Clinical Trials & Research Opportunities
Active Clinical Trials for Scoliosis and Spine-Related Conditions
University of Pittsburgh Medical Center (UPMC) is actively participating in cutting-edge clinical research to advance treatment options for scoliosis and spine-related conditions. Our trials focus on innovative surgical techniques, bone health optimization, and improved patient outcomes. Below you'll find information about currently recruiting clinical trials led by Dr. Nitin Agarwal and our research team.
⚠ Important Notice
This information is provided for educational purposes only. Participation in clinical trials involves potential risks and benefits that should be thoroughly discussed with qualified healthcare professionals. Always consult with your doctor before considering enrollment in any clinical study. Information presented here is based on publicly available data and may not reflect the most current trial status. Please contact the study teams directly for the most up-to-date information.
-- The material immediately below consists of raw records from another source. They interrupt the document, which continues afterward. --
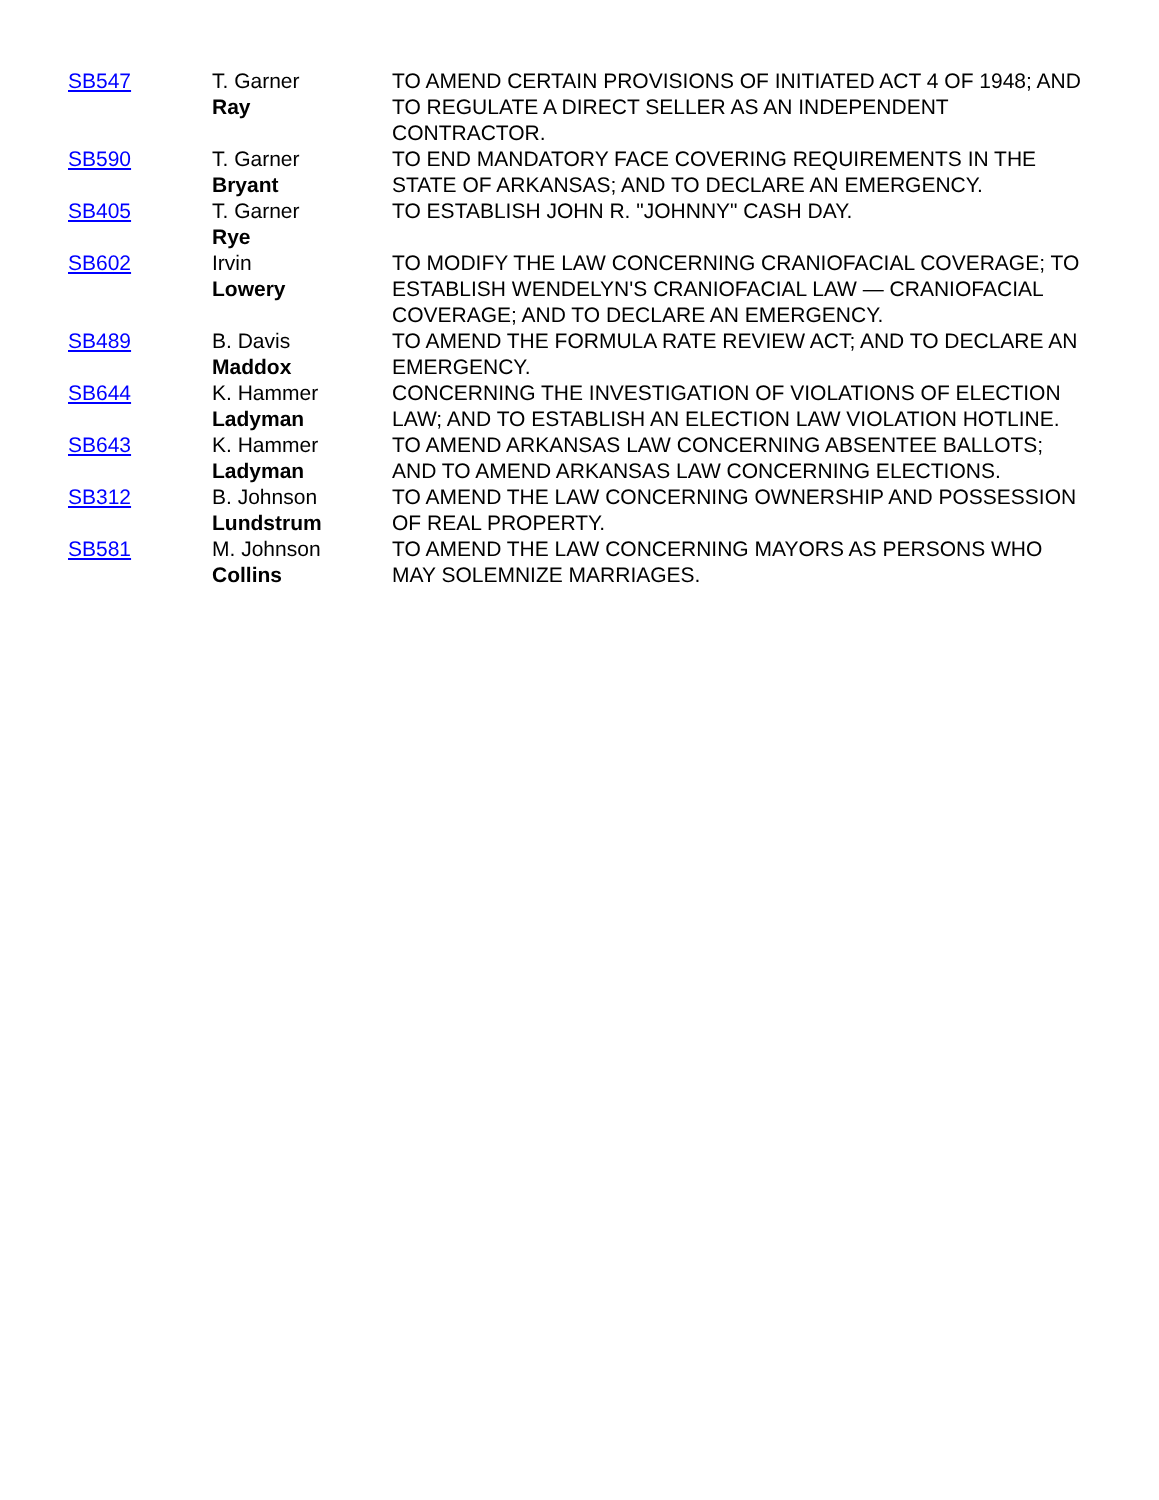| SB547 | T. Garner Ray | TO AMEND CERTAIN PROVISIONS OF INITIATED ACT 4 OF 1948; AND TO REGULATE A DIRECT SELLER AS AN INDEPENDENT CONTRACTOR. |
| SB590 | T. Garner Bryant | TO END MANDATORY FACE COVERING REQUIREMENTS IN THE STATE OF ARKANSAS; AND TO DECLARE AN EMERGENCY. |
| SB405 | T. Garner Rye | TO ESTABLISH JOHN R. "JOHNNY" CASH DAY. |
| SB602 | Irvin Lowery | TO MODIFY THE LAW CONCERNING CRANIOFACIAL COVERAGE; TO ESTABLISH WENDELYN'S CRANIOFACIAL LAW — CRANIOFACIAL COVERAGE; AND TO DECLARE AN EMERGENCY. |
| SB489 | B. Davis Maddox | TO AMEND THE FORMULA RATE REVIEW ACT; AND TO DECLARE AN EMERGENCY. |
| SB644 | K. Hammer Ladyman | CONCERNING THE INVESTIGATION OF VIOLATIONS OF ELECTION LAW; AND TO ESTABLISH AN ELECTION LAW VIOLATION HOTLINE. |
| SB643 | K. Hammer Ladyman | TO AMEND ARKANSAS LAW CONCERNING ABSENTEE BALLOTS; AND TO AMEND ARKANSAS LAW CONCERNING ELECTIONS. |
| SB312 | B. Johnson Lundstrum | TO AMEND THE LAW CONCERNING OWNERSHIP AND POSSESSION OF REAL PROPERTY. |
| SB581 | M. Johnson Collins | TO AMEND THE LAW CONCERNING MAYORS AS PERSONS WHO MAY SOLEMNIZE MARRIAGES. |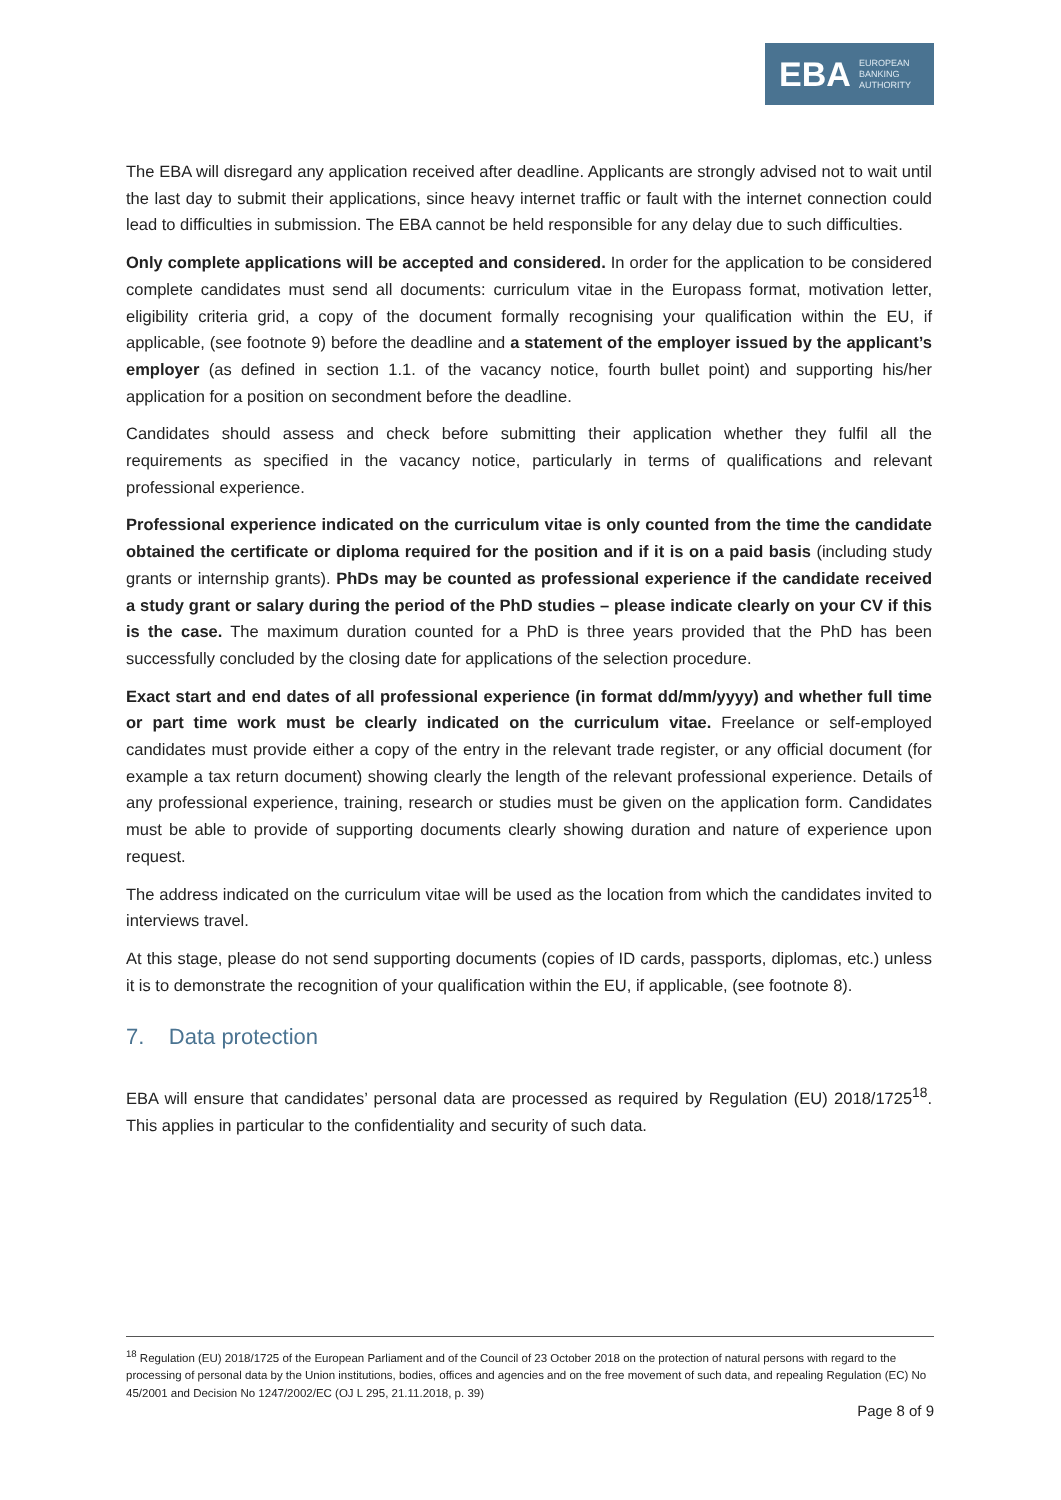EBA
EUROPEAN
BANKING
AUTHORITY
The EBA will disregard any application received after deadline. Applicants are strongly advised not to wait until the last day to submit their applications, since heavy internet traffic or fault with the internet connection could lead to difficulties in submission. The EBA cannot be held responsible for any delay due to such difficulties.
Only complete applications will be accepted and considered. In order for the application to be considered complete candidates must send all documents: curriculum vitae in the Europass format, motivation letter, eligibility criteria grid, a copy of the document formally recognising your qualification within the EU, if applicable, (see footnote 9) before the deadline and a statement of the employer issued by the applicant’s employer (as defined in section 1.1. of the vacancy notice, fourth bullet point) and supporting his/her application for a position on secondment before the deadline.
Candidates should assess and check before submitting their application whether they fulfil all the requirements as specified in the vacancy notice, particularly in terms of qualifications and relevant professional experience.
Professional experience indicated on the curriculum vitae is only counted from the time the candidate obtained the certificate or diploma required for the position and if it is on a paid basis (including study grants or internship grants). PhDs may be counted as professional experience if the candidate received a study grant or salary during the period of the PhD studies – please indicate clearly on your CV if this is the case. The maximum duration counted for a PhD is three years provided that the PhD has been successfully concluded by the closing date for applications of the selection procedure.
Exact start and end dates of all professional experience (in format dd/mm/yyyy) and whether full time or part time work must be clearly indicated on the curriculum vitae. Freelance or self-employed candidates must provide either a copy of the entry in the relevant trade register, or any official document (for example a tax return document) showing clearly the length of the relevant professional experience. Details of any professional experience, training, research or studies must be given on the application form. Candidates must be able to provide of supporting documents clearly showing duration and nature of experience upon request.
The address indicated on the curriculum vitae will be used as the location from which the candidates invited to interviews travel.
At this stage, please do not send supporting documents (copies of ID cards, passports, diplomas, etc.) unless it is to demonstrate the recognition of your qualification within the EU, if applicable, (see footnote 8).
7. Data protection
EBA will ensure that candidates’ personal data are processed as required by Regulation (EU) 2018/1725<sup>18</sup>. This applies in particular to the confidentiality and security of such data.
<sup>18</sup> Regulation (EU) 2018/1725 of the European Parliament and of the Council of 23 October 2018 on the protection of natural persons with regard to the processing of personal data by the Union institutions, bodies, offices and agencies and on the free movement of such data, and repealing Regulation (EC) No 45/2001 and Decision No 1247/2002/EC (OJ L 295, 21.11.2018, p. 39)
Page 8 of 9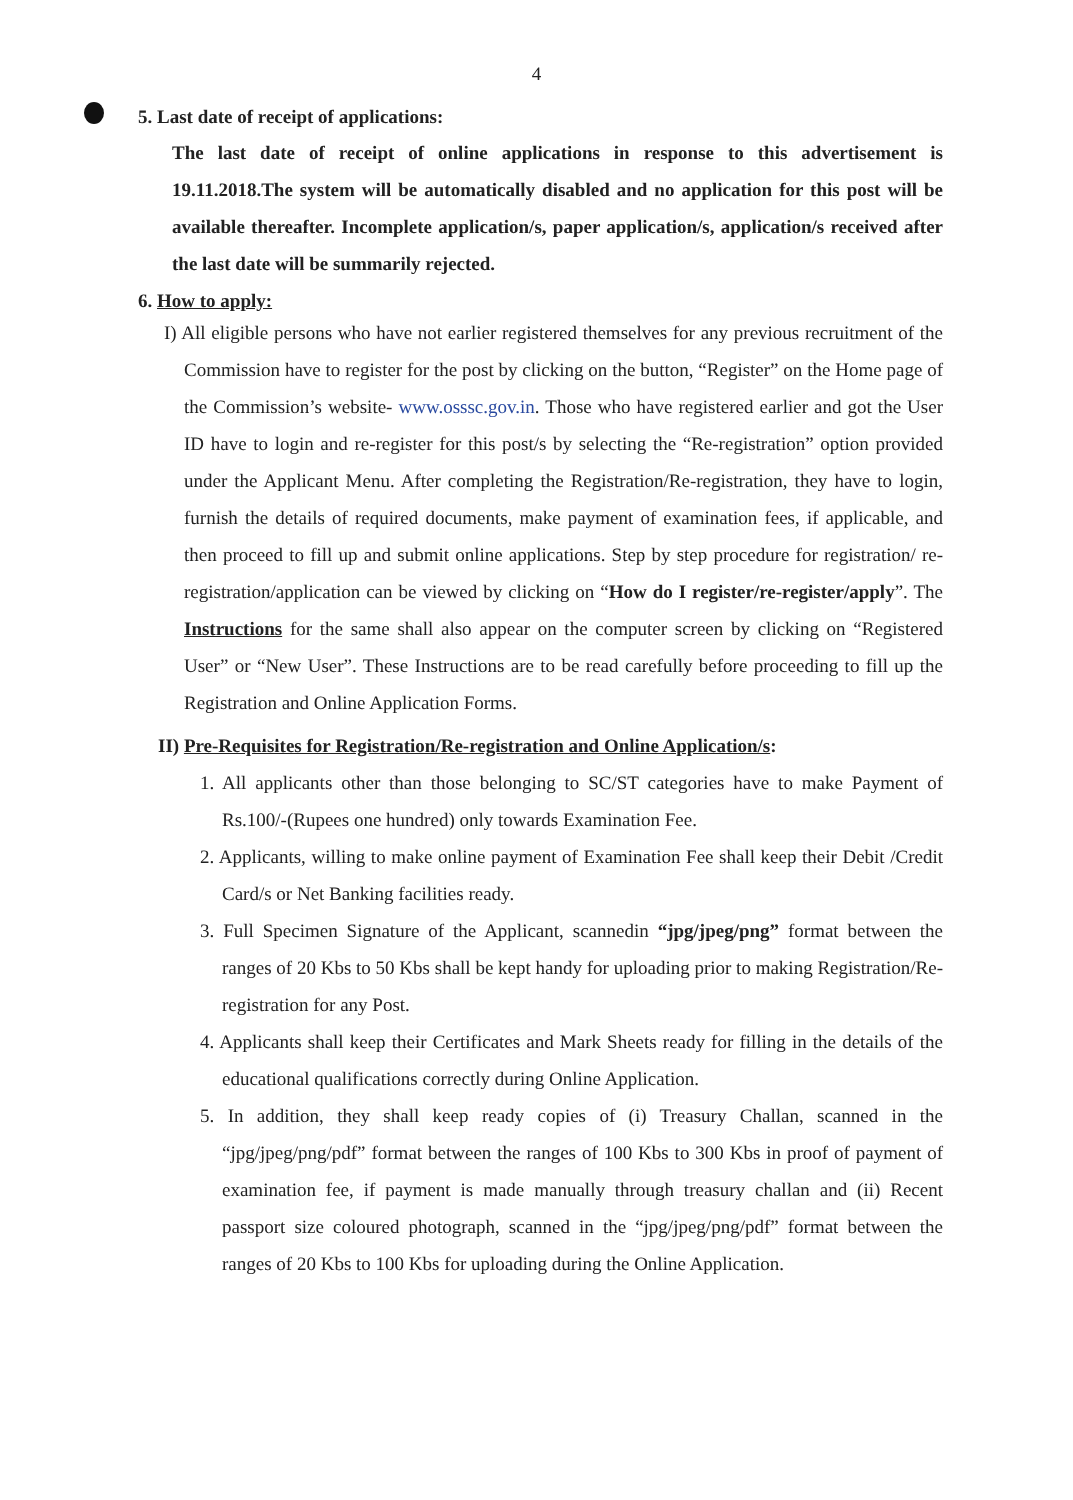4
5. Last date of receipt of applications:
The last date of receipt of online applications in response to this advertisement is 19.11.2018.The system will be automatically disabled and no application for this post will be available thereafter. Incomplete application/s, paper application/s, application/s received after the last date will be summarily rejected.
6. How to apply:
I) All eligible persons who have not earlier registered themselves for any previous recruitment of the Commission have to register for the post by clicking on the button, “Register” on the Home page of the Commission’s website- www.osssc.gov.in. Those who have registered earlier and got the User ID have to login and re-register for this post/s by selecting the “Re-registration” option provided under the Applicant Menu. After completing the Registration/Re-registration, they have to login, furnish the details of required documents, make payment of examination fees, if applicable, and then proceed to fill up and submit online applications. Step by step procedure for registration/ re-registration/application can be viewed by clicking on “How do I register/re-register/apply”. The Instructions for the same shall also appear on the computer screen by clicking on “Registered User” or “New User”. These Instructions are to be read carefully before proceeding to fill up the Registration and Online Application Forms.
II) Pre-Requisites for Registration/Re-registration and Online Application/s:
1. All applicants other than those belonging to SC/ST categories have to make Payment of Rs.100/-(Rupees one hundred) only towards Examination Fee.
2. Applicants, willing to make online payment of Examination Fee shall keep their Debit /Credit Card/s or Net Banking facilities ready.
3. Full Specimen Signature of the Applicant, scannedin “jpg/jpeg/png” format between the ranges of 20 Kbs to 50 Kbs shall be kept handy for uploading prior to making Registration/Re-registration for any Post.
4. Applicants shall keep their Certificates and Mark Sheets ready for filling in the details of the educational qualifications correctly during Online Application.
5. In addition, they shall keep ready copies of (i) Treasury Challan, scanned in the “jpg/jpeg/png/pdf” format between the ranges of 100 Kbs to 300 Kbs in proof of payment of examination fee, if payment is made manually through treasury challan and (ii) Recent passport size coloured photograph, scanned in the “jpg/jpeg/png/pdf” format between the ranges of 20 Kbs to 100 Kbs for uploading during the Online Application.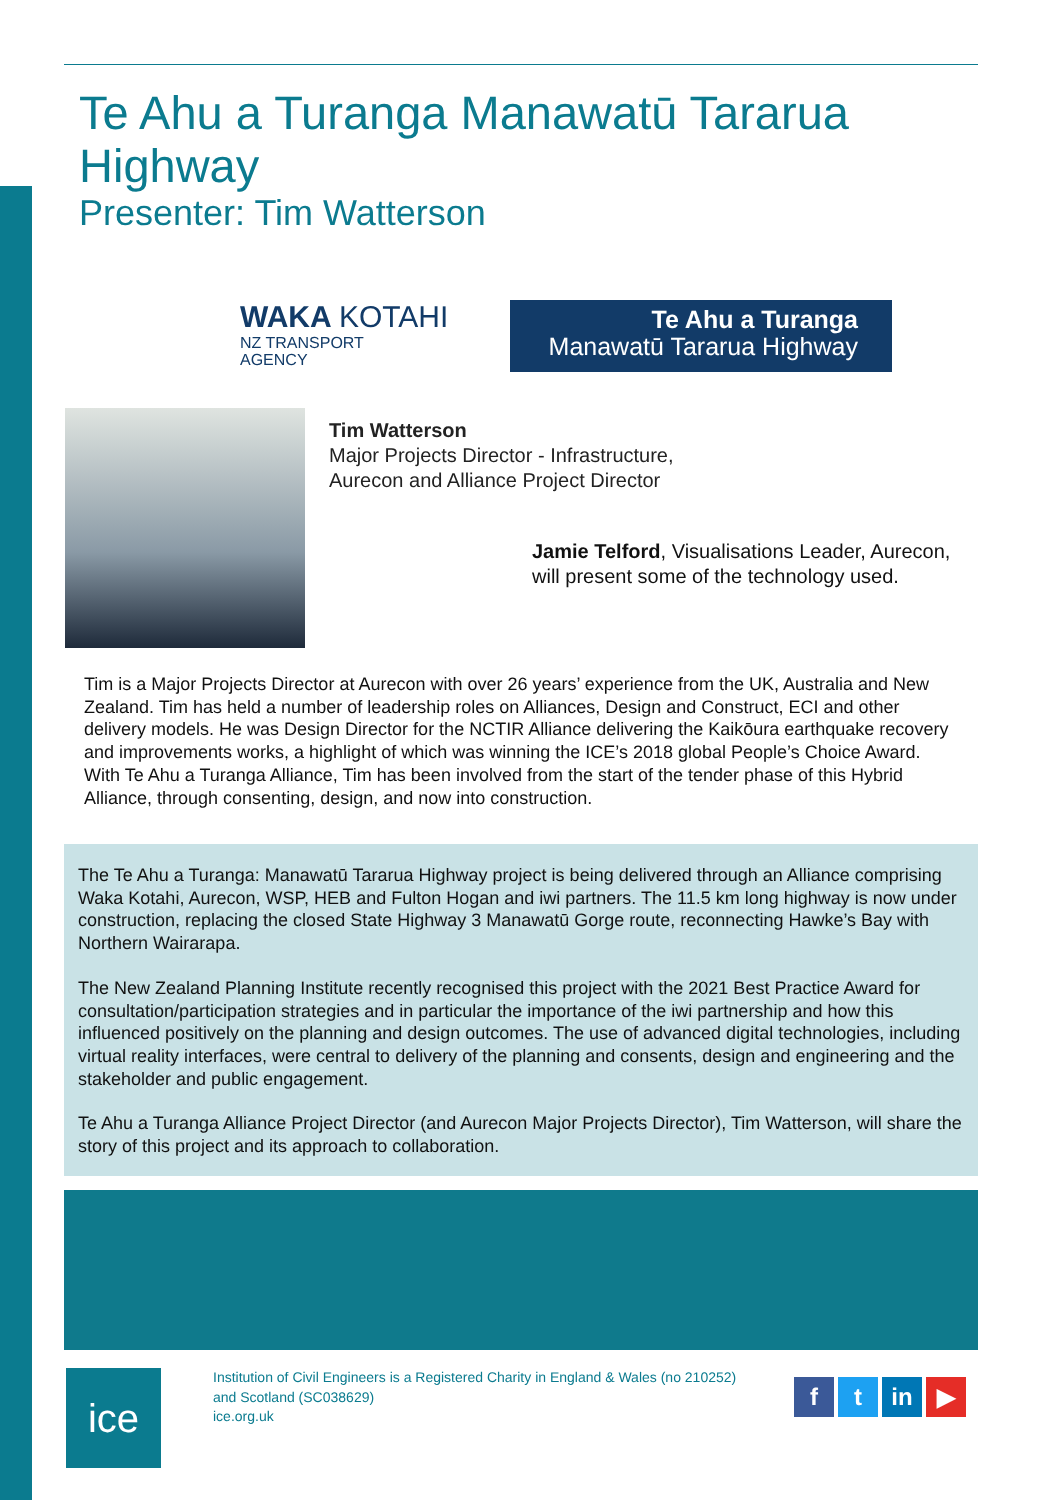Te Ahu a Turanga Manawatū Tararua Highway
Presenter: Tim Watterson
WAKA KOTAHI
NZ TRANSPORT
AGENCY
Te Ahu a Turanga
Manawatū Tararua Highway
Tim Watterson
Major Projects Director - Infrastructure,
Aurecon and Alliance Project Director
Jamie Telford, Visualisations Leader, Aurecon, will present some of the technology used.
Tim is a Major Projects Director at Aurecon with over 26 years’ experience from the UK, Australia and New Zealand. Tim has held a number of leadership roles on Alliances, Design and Construct, ECI and other delivery models. He was Design Director for the NCTIR Alliance delivering the Kaikōura earthquake recovery and improvements works, a highlight of which was winning the ICE’s 2018 global People’s Choice Award. With Te Ahu a Turanga Alliance, Tim has been involved from the start of the tender phase of this Hybrid Alliance, through consenting, design, and now into construction.
The Te Ahu a Turanga: Manawatū Tararua Highway project is being delivered through an Alliance comprising Waka Kotahi, Aurecon, WSP, HEB and Fulton Hogan and iwi partners. The 11.5 km long highway is now under construction, replacing the closed State Highway 3 Manawatū Gorge route, reconnecting Hawke’s Bay with Northern Wairarapa.
The New Zealand Planning Institute recently recognised this project with the 2021 Best Practice Award for consultation/participation strategies and in particular the importance of the iwi partnership and how this influenced positively on the planning and design outcomes. The use of advanced digital technologies, including virtual reality interfaces, were central to delivery of the planning and consents, design and engineering and the stakeholder and public engagement.
Te Ahu a Turanga Alliance Project Director (and Aurecon Major Projects Director), Tim Watterson, will share the story of this project and its approach to collaboration.
ice
Institution of Civil Engineers is a Registered Charity in England & Wales (no 210252)
and Scotland (SC038629)
ice.org.uk
ft in ▶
Currently Recruiting Trials
Adult Patient Outcomes After Spine Surgery with Fibergraft BG Putty/Viper Prime
ClinicalTrials.gov Identifier:
NCT06704906
Principal Investigator:
Dr. Nitin Agarwal, MD
Institution:
University of Pittsburgh Medical Center, Pittsburgh, Pennsylvania
Study Status:
Recruiting
Study Type:
Observational Study
Enrollment Target:
100 participants
Study Duration:
2 years follow-up per participant
Age Requirements:
Adult and Older Adult
Start Date:
December 20, 2024
Estimated Completion:
December 31, 2028
Study Purpose:
This study evaluates the clinical and radiographic outcomes of patients who undergo spine surgery using the Viper Prime/Expedium spine systems along with Fibergraft Bioactive Glass (BG) Putty. The Fibergraft BG is engineered to mimic the body's natural bone healing process. Patients will be followed for two years to assess fusion rates, complication rates, and any revision surgeries.
Conditions Being Studied:
- Spondylolisthesis (lumbar region)
- Spinal trauma with neurological deficit
- Degeneration of lumbar intervertebral disc
- Pseudarthrosis
Primary Outcome Measures:
Fusion assessment using regular X-rays and CT scans at 1 and 2 years postoperatively
Secondary Outcome Measures:
- Visual Analog Scale (VAS) for pain assessment
- Oswestry Disability Index (ODI) for functional outcomes
- Short Form Survey-12 (SF-12) for quality of life
Contact Information
For more information about this study, please contact the research team at the University of Pittsburgh Medical Center. This study is sponsored by Dr. Nitin Agarwal in collaboration with DePuy Synthes.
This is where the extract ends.